• [Prompt] List every line of the records below that contains the string "общност", copying each such line in full. Case counts, so a line only matches if its letters are capitalized the same way.

• [Records for the exercise]
★ ★ ★
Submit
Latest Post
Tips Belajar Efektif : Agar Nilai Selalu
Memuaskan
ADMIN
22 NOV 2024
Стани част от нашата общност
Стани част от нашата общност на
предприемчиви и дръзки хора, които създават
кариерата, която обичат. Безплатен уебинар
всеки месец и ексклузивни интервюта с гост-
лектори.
★ ★ ★
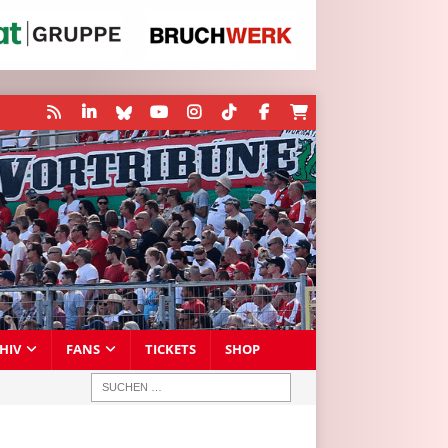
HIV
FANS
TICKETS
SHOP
★ ★ ★
• [Solution for this problem]
Стани част от нашата общност
Стани част от нашата общност на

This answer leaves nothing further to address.